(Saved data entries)
****************
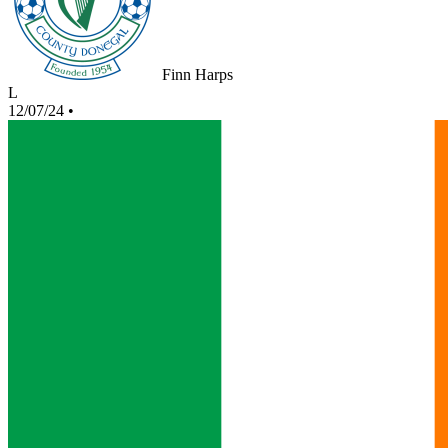
Finn Harps
L
12/07/24
•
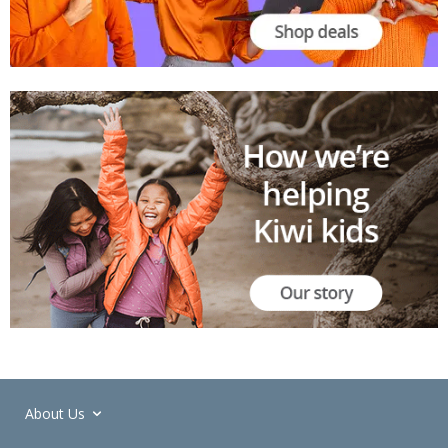
About Us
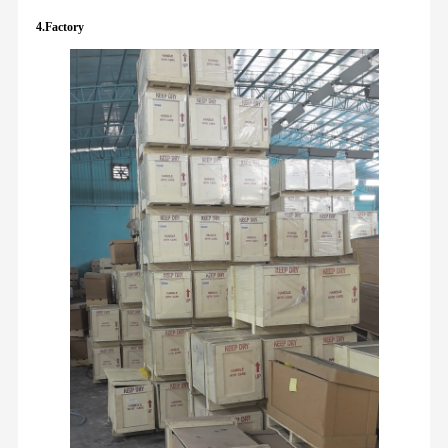
4.Factory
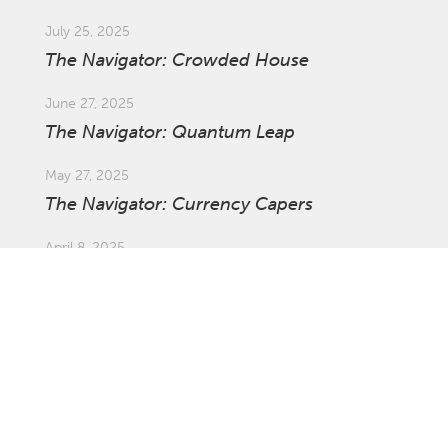
July 25, 2025
The Navigator: Crowded House
June 27, 2025
The Navigator: Quantum Leap
May 27, 2025
The Navigator: Currency Capers
April 8, 2025
Market Update: Global Tariffs
March 27, 2025
The Navigator: The Ins and Outs of
Investing Offshore with Asset Swaps
February 21, 2025
The Navigator: Survival of the Fastest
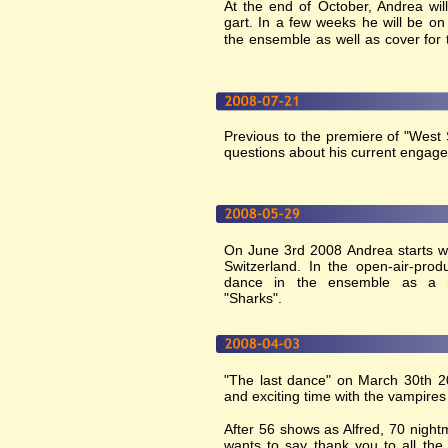
At the end of October, Andrea will 
gart. In a few weeks he will be o
the ensemble as well as cover for 
Previous to the premiere of "West
questions about his current engag
On June 3rd 2008 Andrea starts wi
Switzerland. In the open-air-prod
dance in the ensemble as a 
"Sharks".
"The last dance" on March 30th 2
and exciting time with the vampires
After 56 shows as Alfred, 70 nig
wants to say thank you to all the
****************
Problem statement: Can you copy every line of text in the listing above word for word, leaving the pictures out?

Answer box:
Finn Harps
L
12/07/24
•
About Us
4.Factory
July 25, 2025
The Navigator: Crowded House
June 27, 2025
The Navigator: Quantum Leap
May 27, 2025
The Navigator: Currency Capers
April 8, 2025
Market Update: Global Tariffs
March 27, 2025
The Navigator: The Ins and Outs of
Investing Offshore with Asset Swaps
February 21, 2025
The Navigator: Survival of the Fastest
At the end of October, Andrea will 
gart. In a few weeks he will be o
the ensemble as well as cover for 
Previous to the premiere of "West
questions about his current engag
On June 3rd 2008 Andrea starts wi
Switzerland. In the open-air-prod
dance in the ensemble as a 
"Sharks".
"The last dance" on March 30th 2
and exciting time with the vampires
After 56 shows as Alfred, 70 nig
wants to say thank you to all the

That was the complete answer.